Nesse sentido, o podcast não poderia ter sido lançado em um momento melhor. Ele chegou aos tocadores no mesmo ano em que os protestos motivados pelo assassinato de George Floyd levaram pessoas brancas a se questionar como ser antirracistas. E Nice White Parents mostra como a resposta nunca é simples.

Tentar consertar décadas de desigualdade racial do dia para a noite pode acabar criando novos problemas, ilustrados em diversas situações emblemáticas na série –como uma iniciativa de jantar beneficente promovida por um grupo de pais brancos que acaba sendo sediado na embaixada francesa, se tornando inacessível para uma parte da comunidade escolar.

O podcast acerta ao expor os problemas com as "soluções" e ao explorar caminhos que poderiam funcionar para que a escola se torne um lugar melhor para todos, não só para um pequeno grupo de alunos brancos. No último episódio há, inclusive, um exemplo concreto disso.

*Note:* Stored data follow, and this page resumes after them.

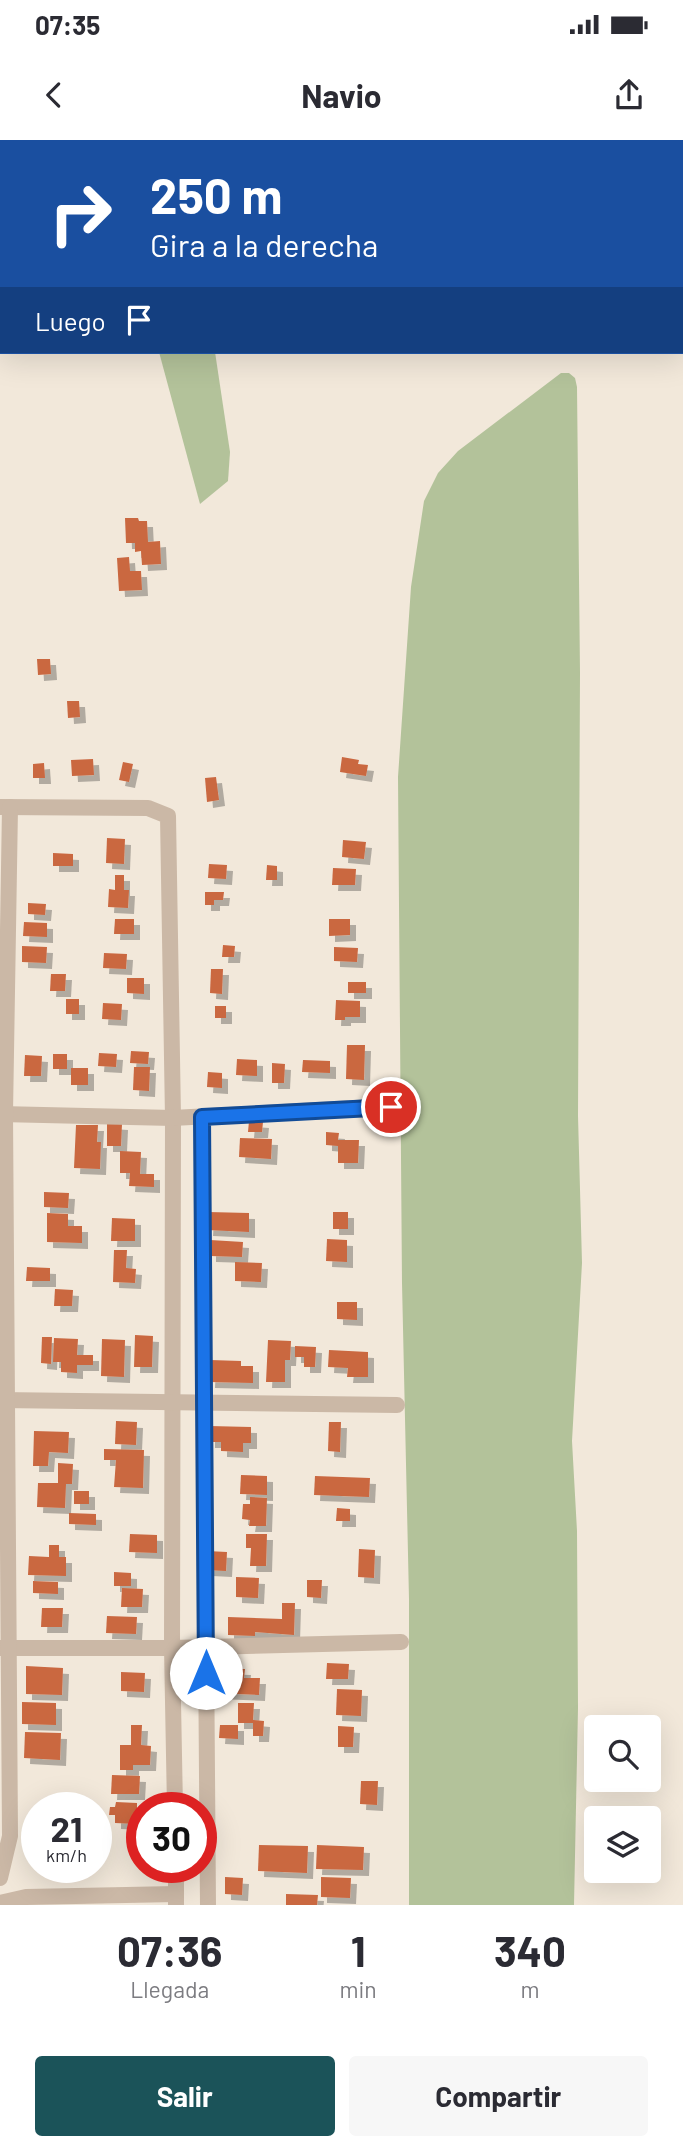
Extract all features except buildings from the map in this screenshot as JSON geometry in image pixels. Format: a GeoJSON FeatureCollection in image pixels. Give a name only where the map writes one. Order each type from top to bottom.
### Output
{"type":"FeatureCollection","features":[{"type":"Feature","properties":{"kind":"street"},"geometry":{"type":"LineString","coordinates":[[0,1878],[10,1836],[4,1648],[5,807],[148,808],[168,816],[173,1118],[172,1648],[175,1792]]}},
{"type":"Feature","properties":{"kind":"street"},"geometry":{"type":"LineString","coordinates":[[3,1114],[173,1118],[391,1107]]}},
{"type":"Feature","properties":{"kind":"street"},"geometry":{"type":"LineString","coordinates":[[202,1117],[208,1905]]}},
{"type":"Feature","properties":{"kind":"street"},"geometry":{"type":"LineString","coordinates":[[3,1401],[397,1405]]}},
{"type":"Feature","properties":{"kind":"street"},"geometry":{"type":"LineString","coordinates":[[4,1648],[206,1648],[401,1642]]}},
{"type":"Feature","properties":{"kind":"street"},"geometry":{"type":"LineString","coordinates":[[0,1903],[26,1897],[176,1899]]}},
{"type":"Feature","properties":{"kind":"green space"},"geometry":{"type":"Polygon","coordinates":[[[160,354],[215,354],[230,452],[228,481],[200,504],[160,354]]]}},
{"type":"Feature","properties":{"kind":"green space"},"geometry":{"type":"Polygon","coordinates":[[[561,373],[569,373],[575,378],[577,387],[580,673],[578,1116],[582,1263],[572,1441],[577,1531],[578,1708],[574,1905],[409,1905],[409,1599],[402,1283],[398,777],[411,587],[424,501],[438,473],[458,451],[561,373]]]}},
{"type":"Feature","properties":{"kind":"route"},"geometry":{"type":"LineString","coordinates":[[206,1673],[202,1117],[391,1107]]}}]}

Em relação à qualidade, Nice White Parents entrega aquilo que se esperaria de um podcast produzido por dois grandes nomes do meio –uma boa produção, áudios bem captados e uma edição de som precisa, que sabe valorizar o silêncio e usar trilhas para dar ritmo às cenas.

As escolhas narrativas feitas por Joffe-Walt e equipe transformam um tema árido, como desigualdade racial, em uma história interessante, na medida do possível. As boas cenas do primeiro episódio criam uma expectativa no ouvinte que não é atendida nos outros episódios, que são um pouco mais lentos e explicativos.